Il y a des phrases qui réussissent toujours, il les employa.

– Hyeronimo le Brave est en route pour soulever les peuples de l’orient du Costa-Rica, leur dit-il en substance… Moi, je soulève les peuples de l’occident! Suivez-moi à la Cruz, et renversons les tyrans.

– Vivan los libres! répondirent les conjurés.

Lavarède donnait bien une légère entorse à la vérité; mais les philosophes eux-mêmes reconnaissent qu’il faut quelquefois mentir au peuple… quand c’est pour son bien. Or, rien n’encourage les hommes à «se lever contre les tyrans», comme de savoir que d’autres ont commencé.

À chaque hacienda, à chaque rancho devant lequel il passait, quelques partisans se joignaient à sa troupe. À chaque pueblo traversé, la foule grossissait. Parvenu à quelques kilomètres de la Cruz, Lavarède se trouvait à la tête d’un nombre respectable de gens, que sa parole chaude avait enflammés. Ce qui prouve que, s’il est bon de connaître la langue anglaise pour voyager, il n’est pas moins utile de savoir aussi la langue castillane.

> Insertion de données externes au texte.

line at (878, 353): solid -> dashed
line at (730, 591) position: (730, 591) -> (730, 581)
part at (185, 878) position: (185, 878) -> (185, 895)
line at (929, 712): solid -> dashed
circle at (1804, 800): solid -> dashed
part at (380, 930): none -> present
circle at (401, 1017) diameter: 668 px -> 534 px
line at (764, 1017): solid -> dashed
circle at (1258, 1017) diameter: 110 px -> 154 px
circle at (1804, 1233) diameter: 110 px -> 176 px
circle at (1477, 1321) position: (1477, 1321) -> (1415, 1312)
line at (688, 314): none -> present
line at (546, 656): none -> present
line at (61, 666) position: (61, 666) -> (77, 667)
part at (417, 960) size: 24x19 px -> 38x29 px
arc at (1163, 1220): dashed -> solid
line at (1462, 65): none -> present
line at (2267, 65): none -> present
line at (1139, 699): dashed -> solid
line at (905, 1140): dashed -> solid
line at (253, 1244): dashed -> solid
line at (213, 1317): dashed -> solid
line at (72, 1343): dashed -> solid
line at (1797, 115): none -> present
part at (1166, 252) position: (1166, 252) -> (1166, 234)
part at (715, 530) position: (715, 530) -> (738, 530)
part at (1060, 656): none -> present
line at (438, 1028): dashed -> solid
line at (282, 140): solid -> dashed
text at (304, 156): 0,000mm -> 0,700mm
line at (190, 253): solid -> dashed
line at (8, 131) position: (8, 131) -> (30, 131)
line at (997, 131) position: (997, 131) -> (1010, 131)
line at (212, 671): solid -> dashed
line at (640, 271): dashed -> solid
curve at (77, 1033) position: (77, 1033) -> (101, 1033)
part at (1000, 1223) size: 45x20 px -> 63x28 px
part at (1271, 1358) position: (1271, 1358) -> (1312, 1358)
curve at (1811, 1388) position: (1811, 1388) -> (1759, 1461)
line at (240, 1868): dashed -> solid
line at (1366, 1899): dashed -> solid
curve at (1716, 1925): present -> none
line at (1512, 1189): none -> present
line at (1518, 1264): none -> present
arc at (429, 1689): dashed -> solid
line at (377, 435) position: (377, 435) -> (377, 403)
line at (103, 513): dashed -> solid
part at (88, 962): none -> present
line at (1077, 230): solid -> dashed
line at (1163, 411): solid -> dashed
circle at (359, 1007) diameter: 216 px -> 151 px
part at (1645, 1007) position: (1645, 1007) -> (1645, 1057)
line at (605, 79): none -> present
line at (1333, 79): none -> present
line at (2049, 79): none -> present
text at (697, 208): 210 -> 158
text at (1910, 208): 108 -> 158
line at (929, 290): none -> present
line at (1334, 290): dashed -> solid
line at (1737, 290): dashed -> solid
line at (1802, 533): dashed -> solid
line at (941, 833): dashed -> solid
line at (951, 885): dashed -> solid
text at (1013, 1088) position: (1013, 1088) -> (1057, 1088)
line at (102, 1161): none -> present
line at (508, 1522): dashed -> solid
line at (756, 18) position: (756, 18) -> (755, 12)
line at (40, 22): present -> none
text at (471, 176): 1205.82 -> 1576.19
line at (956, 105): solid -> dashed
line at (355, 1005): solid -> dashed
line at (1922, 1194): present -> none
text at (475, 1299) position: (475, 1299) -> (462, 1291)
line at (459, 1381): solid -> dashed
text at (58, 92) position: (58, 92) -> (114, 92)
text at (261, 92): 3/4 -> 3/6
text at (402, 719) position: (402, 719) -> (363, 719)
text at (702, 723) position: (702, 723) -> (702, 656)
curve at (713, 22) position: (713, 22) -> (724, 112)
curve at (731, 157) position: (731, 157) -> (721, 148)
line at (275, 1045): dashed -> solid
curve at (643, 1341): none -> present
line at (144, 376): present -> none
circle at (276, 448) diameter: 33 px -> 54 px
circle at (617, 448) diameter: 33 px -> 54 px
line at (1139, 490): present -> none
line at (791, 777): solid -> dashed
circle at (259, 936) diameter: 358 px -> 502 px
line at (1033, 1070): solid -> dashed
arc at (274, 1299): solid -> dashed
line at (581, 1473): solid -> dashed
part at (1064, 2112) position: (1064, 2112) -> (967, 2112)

Sa petite armée le gênait pourtant un peu, car elle le contraignait à mettre sa monture à l’allure ralentie d’une troupe à pied. Et il avait hâte d’arriver là où miss Aurett était peut-être en danger. Il usa d’un stratagème:

– Mes amis, nous allons ici nous diviser, et vous pénétrerez au château de la Cruz par petites fractions… Nos frères y sont en groupes, reconnaissez-vous les uns les autres… Moi, je vais devant, seul, afin que nul d’entre vous ne coure de risque… C’est la place du chef d’être le premier au danger! Suivez-moi prudemment et attendez, pour agir tous ensemble, que je donne le signal convenu.

Jamais chef de conspiration n’ayant opéré ainsi, Lavarède – que ses Costariciens appelaient «La Bareda» – fut salué de vives acclamations.